А работа, она спорилась, словно казни способствовали вдохновению. За полгода у них образовался задел идей на несколько лет вперед.

В конце января Андреа получил из Польши сообщение – Винтер признался: он был двойным агентом, завербованным ЦРУ еще в 1947 году. Это было чудовищно. Энн не могла поверить. Как же ЦРУ позволило спасти их? “Но он признался”, – повторял Андреа. Признание Винтера бросало подозрение и на них. Временами ругань в адрес американской военщины, американской науки, американских небоскребов, кока-колы, джаза коробили их. Правда, американские антисоветчики тоже клеветали – по их словам, в Москве хватали людей прямо на улицах, на работу ходили строем, читали только брошюры. В конце концов, и дело Сланского и польские дела возникли не сами по себе, несомненно, что ЦРУ действовало, оно никогда не стеснялось в средствах. Джо и Андреа испытали на своей шкуре. Борьба шла не на жизнь, а на смерть. Не между Америкой и Россией, а между империализмом и социализмом. И они стали в этой борьбе на сторону социализма!

Выбило их из колеи сообщение от 13 января: в Москве раскрыта группа врачей-убийц, они готовили покушение на руководителей страны. Большинство арестованных были евреи, и Андреа опасался, как бы Джо не почувствовал себя уязвленным, но Джо и не подумал принять это на свой счет, он твердо знал, что антисемитизма в Советском Союзе нет и не может быть: Советский Союз разгромил фашизм, вместе с ним расовую теорию; здесь, в Чехословакии, в Польше, эти пережитки еще существуют, в Союзе же – никогда.

Комплекс завершили к февралю 1953 года. Опережая все сроки. Морозным солнечным днем начались испытания на полигоне. Комиссию составили из промышленников и военных. По летящей цели стреляли с земли. Из зениток, оборудованных приборами. Точность попадания получалась много выше обычной. И скорость стрельбы и прочие показатели обрадовали военных. Промышленники ворчали, но не слишком; как объяснили Андреа, промышленники всегда ворчат на всякий случай, но тут их все устраивало: и малые габариты, и сравнительная простота. Заместитель командующего, Герой Советского Союза, обнимал Андреа, обещал взять под свое крыло… Позвонил в Москву, доложил о хороших результатах, замечаний было немного. Чехи устроили банкет.
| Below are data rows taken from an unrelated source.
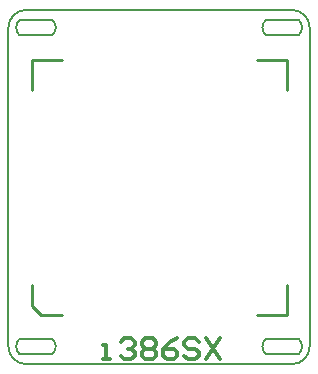
<source format=gto>
%FSLAX44Y44*%
%MOMM*%
G71*
G01*
G75*
%ADD10R,2.0000X0.2600*%
%ADD11R,0.2600X2.0000*%
%ADD12R,0.9400X1.0160*%
%ADD13R,0.9398X1.0160*%
%ADD14C,0.2000*%
%ADD15C,0.2032*%
%ADD16C,0.3000*%
%ADD17C,0.8000*%
%ADD18C,0.4000*%
%ADD19C,0.6000*%
%ADD20C,1.3160*%
G04:AMPARAMS|DCode=21|XSize=1.824mm|YSize=1.824mm|CornerRadius=0mm|HoleSize=0mm|Usage=FLASHONLY|Rotation=0.000|XOffset=0mm|YOffset=0mm|HoleType=Round|Shape=Relief|Width=0.254mm|Gap=0.254mm|Entries=4|*
%AMTHD21*
7,0,0,1.8240,1.3160,0.2540,45*
%
%ADD21THD21*%
%ADD22R,1.0160X0.9398*%
%ADD23R,1.0160X0.9400*%
%ADD24R,1.0000X3.0000*%
%ADD25R,0.3600X2.2000*%
%ADD26R,0.8890X0.9652*%
%ADD27C,1.0000*%
%ADD28C,0.4000*%
%ADD29C,0.1500*%
%ADD30C,0.1270*%
%ADD31C,0.2540*%
D16*
X80000Y4000D02*
X85998D01*
X82999D01*
Y15996D01*
X80000D01*
X94995Y18995D02*
X97994Y21994D01*
X103992D01*
X106991Y18995D01*
Y15996D01*
X103992Y12997D01*
X100993D01*
X103992D01*
X106991Y9998D01*
Y6999D01*
X103992Y4000D01*
X97994D01*
X94995Y6999D01*
X112989Y18995D02*
X115988Y21994D01*
X121986D01*
X124985Y18995D01*
Y15996D01*
X121986Y12997D01*
X124985Y9998D01*
Y6999D01*
X121986Y4000D01*
X115988D01*
X112989Y6999D01*
Y9998D01*
X115988Y12997D01*
X112989Y15996D01*
Y18995D01*
X115988Y12997D02*
X121986D01*
X142980Y21994D02*
X136981Y18995D01*
X130983Y12997D01*
Y6999D01*
X133982Y4000D01*
X139981D01*
X142980Y6999D01*
Y9998D01*
X139981Y12997D01*
X130983D01*
X160974Y18995D02*
X157975Y21994D01*
X151977D01*
X148978Y18995D01*
Y15996D01*
X151977Y12997D01*
X157975D01*
X160974Y9998D01*
Y6999D01*
X157975Y4000D01*
X151977D01*
X148978Y6999D01*
X166972Y21994D02*
X178968Y4000D01*
Y21994D02*
X166972Y4000D01*
D29*
X15000Y300000D02*
G03*
X0Y285000I0J-15000D01*
G01*
X255000D02*
G03*
X240000Y300000I-15000J0D01*
G01*
Y0D02*
G03*
X255000Y15000I0J15000D01*
G01*
X0D02*
G03*
X15000Y0I15000J0D01*
G01*
X240000D01*
X255000Y15000D02*
Y285000D01*
X15000Y300000D02*
X240000D01*
X0Y15000D02*
Y285000D01*
D30*
X245750Y278612D02*
G03*
X245750Y291388I-5999J6388D01*
G01*
X217801Y291323D02*
G03*
X217946Y278549I5694J-6323D01*
G01*
X37199Y278677D02*
G03*
X37054Y291451I-5694J6323D01*
G01*
X9250Y291388D02*
G03*
X9250Y278612I5999J-6388D01*
G01*
X245750Y8612D02*
G03*
X245750Y21388I-5999J6388D01*
G01*
X217801Y21323D02*
G03*
X217946Y8549I5694J-6323D01*
G01*
X9250Y21388D02*
G03*
X9250Y8612I5999J-6388D01*
G01*
X37199Y8677D02*
G03*
X37054Y21451I-5694J6323D01*
G01*
X217803Y291325D02*
X245753Y291386D01*
X217948Y278548D02*
X245745Y278607D01*
X9255Y291393D02*
X37052Y291452D01*
X9247Y278615D02*
X37197Y278675D01*
X217803Y21325D02*
X245753Y21386D01*
X217948Y8548D02*
X245745Y8607D01*
X9247Y8614D02*
X37197Y8675D01*
X9255Y21393D02*
X37052Y21452D01*
D31*
X20250Y49270D02*
X27870Y41650D01*
X20250Y49270D02*
Y67050D01*
X27870Y41650D02*
X45650D01*
X20250Y257550D02*
X45650D01*
X20250Y232150D02*
Y257550D01*
X236150Y232150D02*
Y257550D01*
X210750D02*
X236150D01*
Y41650D02*
Y67050D01*
X210750Y41650D02*
X236150D01*
M02*

</source>
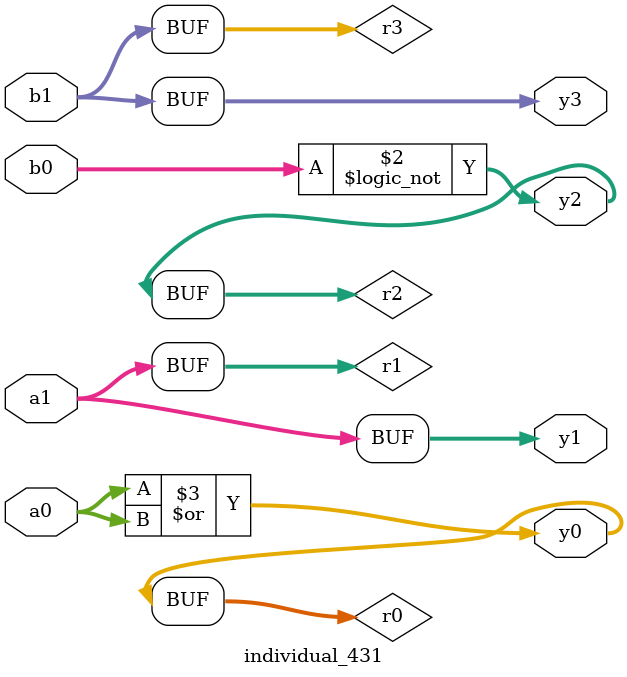
<source format=sv>
module individual_431(input logic [15:0] a1, input logic [15:0] a0, input logic [15:0] b1, input logic [15:0] b0, output logic [15:0] y3, output logic [15:0] y2, output logic [15:0] y1, output logic [15:0] y0);
logic [15:0] r0, r1, r2, r3; 
 always@(*) begin 
	 r0 = a0; r1 = a1; r2 = b0; r3 = b1; 
 	 r2 = ! r2 ;
 	 r0  |=  a0 ;
 	 y3 = r3; y2 = r2; y1 = r1; y0 = r0; 
end
endmodule
</source>
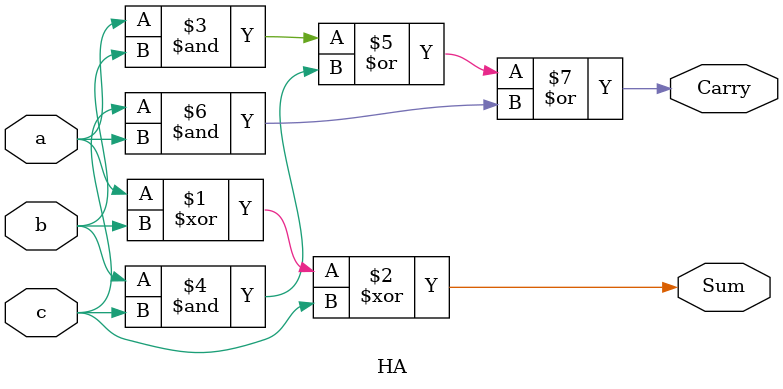
<source format=v>
`timescale 1ns / 1ps
module HA(a,b,c,Sum,Carry);
input a,b,c; output Sum,Carry;
assign Sum=a^b^c;
assign Carry=(a&b)|(b&c)|(c&a);
endmodule

</source>
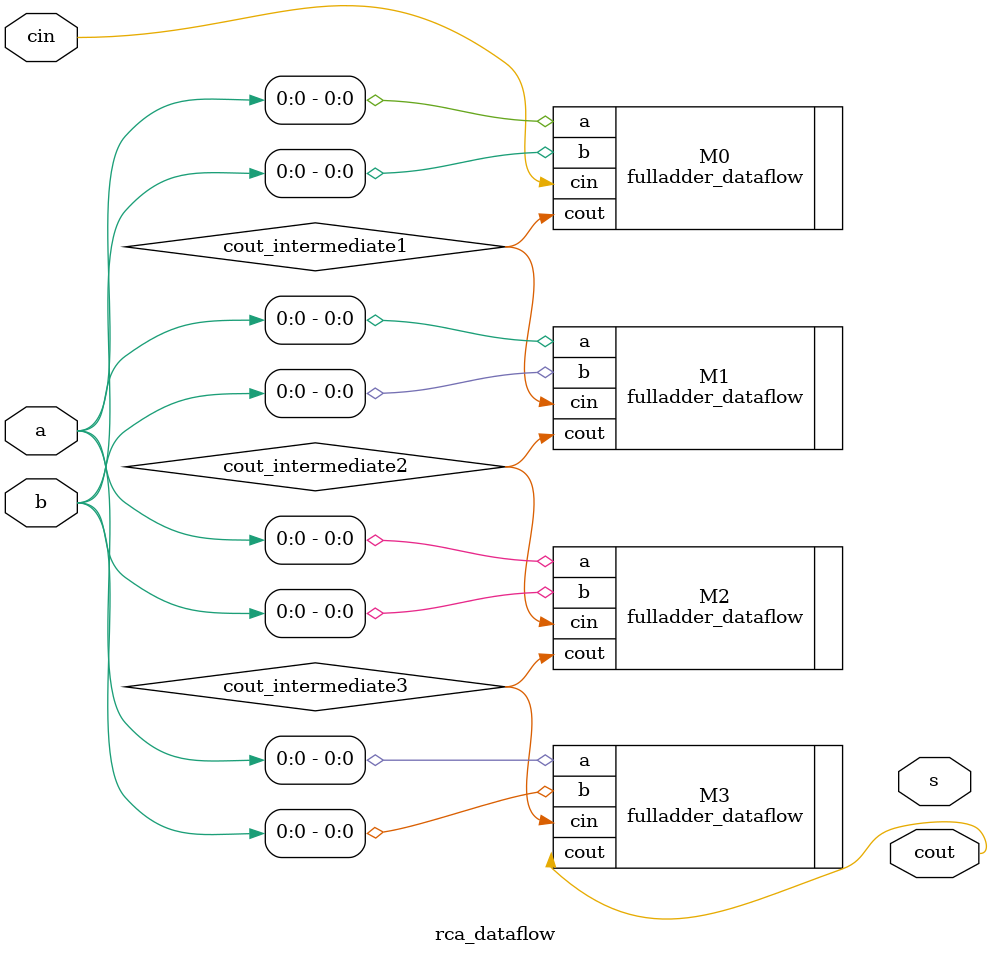
<source format=v>
`timescale 1ns / 1ps


module rca_dataflow(
    input [3:0] a,
    input [3:0] b,
    input cin,
    output cout,
    output [3:0] s
    );
    wire cout_intermediate1, cout_intermediate2, cout_intermediate3;
    fulladder_dataflow M0 (.a(a[0]), .b(b[0]), .cin(cin), .cout(cout_intermediate1));
    fulladder_dataflow M1 (.a(a[0]), .b(b[0]), .cin(cout_intermediate1), .cout(cout_intermediate2));
    fulladder_dataflow M2 (.a(a[0]), .b(b[0]), .cin(cout_intermediate2), .cout(cout_intermediate3));
    fulladder_dataflow M3 (.a(a[0]), .b(b[0]), .cin(cout_intermediate3), .cout(cout));


endmodule

</source>
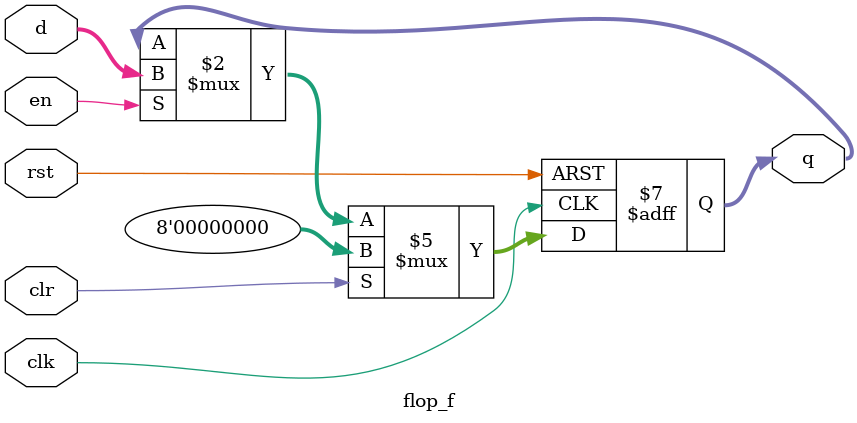
<source format=sv>
`timescale 1ns/1ps

module flop_f
#(parameter WIDTH = 8)

(
    input   logic               clk, rst, en, clr,
    input   logic   [WIDTH-1:0] d,
    output  logic   [WIDTH-1:0] q
);

always_ff @(negedge clk, posedge rst)
    if      (rst)   q <= 0;
    else if (clr)   q <= 0;
    else if (en)    q <= d;

endmodule:flop_f



</source>
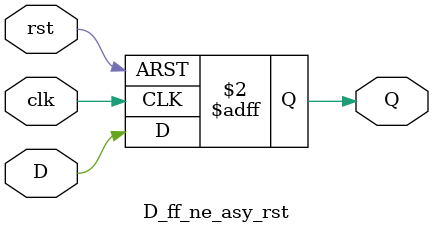
<source format=sv>
module D_ff_ne_asy_rst(Q,D,clk,rst);
  input D,clk,rst;
  output reg Q;
  
  always @(negedge clk or posedge rst)
    begin
      if(rst) Q <= 1'b0;
      else Q <= D;
    end
endmodule

</source>
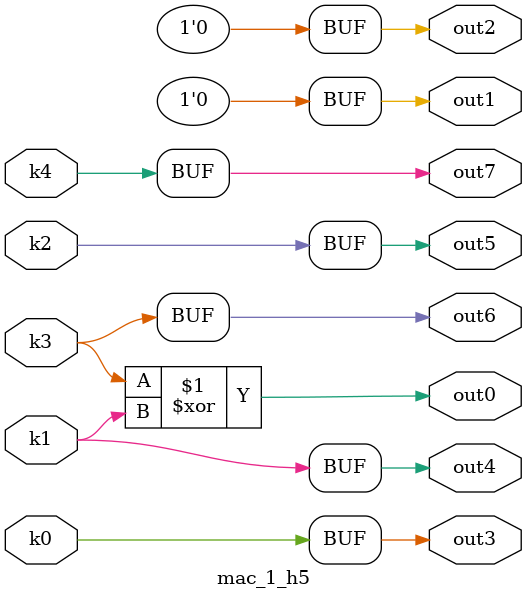
<source format=v>
module mac_1(pi0, pi1, pi2, pi3, pi4, pi5, pi6, pi7, po0, po1, po2, po3, po4, po5, po6, po7);
input pi0, pi1, pi2, pi3, pi4, pi5, pi6, pi7;
output po0, po1, po2, po3, po4, po5, po6, po7;
wire k0, k1, k2, k3, k4;
mac_1_w5 DUT1 (pi0, pi1, pi2, pi3, pi4, pi5, pi6, pi7, k0, k1, k2, k3, k4);
mac_1_h5 DUT2 (k0, k1, k2, k3, k4, po0, po1, po2, po3, po4, po5, po6, po7);
endmodule

module mac_1_w5(in7, in6, in5, in4, in3, in2, in1, in0, k4, k3, k2, k1, k0);
input in7, in6, in5, in4, in3, in2, in1, in0;
output k4, k3, k2, k1, k0;
assign k0 =   ((~in7 | ~in5) & ((~in2 & (in1 | (in6 & in4 & in3))) | (~in1 & in2 & (~in6 | ~in4 | ~in3)))) | (in7 & in5 & ((in2 & (in1 | (in6 & in4 & in3))) | (~in1 & ~in2 & (~in6 | ~in4 | ~in3))));
assign k1 =   in4;
assign k2 =   in5;
assign k3 =   in6;
assign k4 =   in7;
endmodule

module mac_1_h5(k4, k3, k2, k1, k0, out7, out6, out5, out4, out3, out2, out1, out0);
input k4, k3, k2, k1, k0;
output out7, out6, out5, out4, out3, out2, out1, out0;
assign out0 = k3 ^ k1;
assign out1 = 0;
assign out2 = 0;
assign out3 = k0;
assign out4 = k1;
assign out5 = k2;
assign out6 = k3;
assign out7 = k4;
endmodule

</source>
Андреа и Джо усадили в центре стола, между ними сел заместитель командующего ВВС Колосков. Поднесли бокалы, огромные, в виде колокола.

— Ничего не поделаешь, — сказал Андреа, — придется научиться пить, иначе мы тут пропадем.

Колосков похлопал Джо по плечу:

— Иосиф Борисович, ты не беспокойся, мы тебя в обиду не дадим!

Бывший летчик, пил он мастерски, но голова оставалась ясной, он четко, по-деловому тут же между блюдами обговаривал условия следующего заказа. К Джо подошел маленький человек в штатском, с рюмкой.

— Поздравляю вас! — сказал он. — Узнаете?

Это был Сергей Сергеевич из Хельсинки – та же лиловая физиономия, только располнел, округлился, заблестел, как заново отлакированный.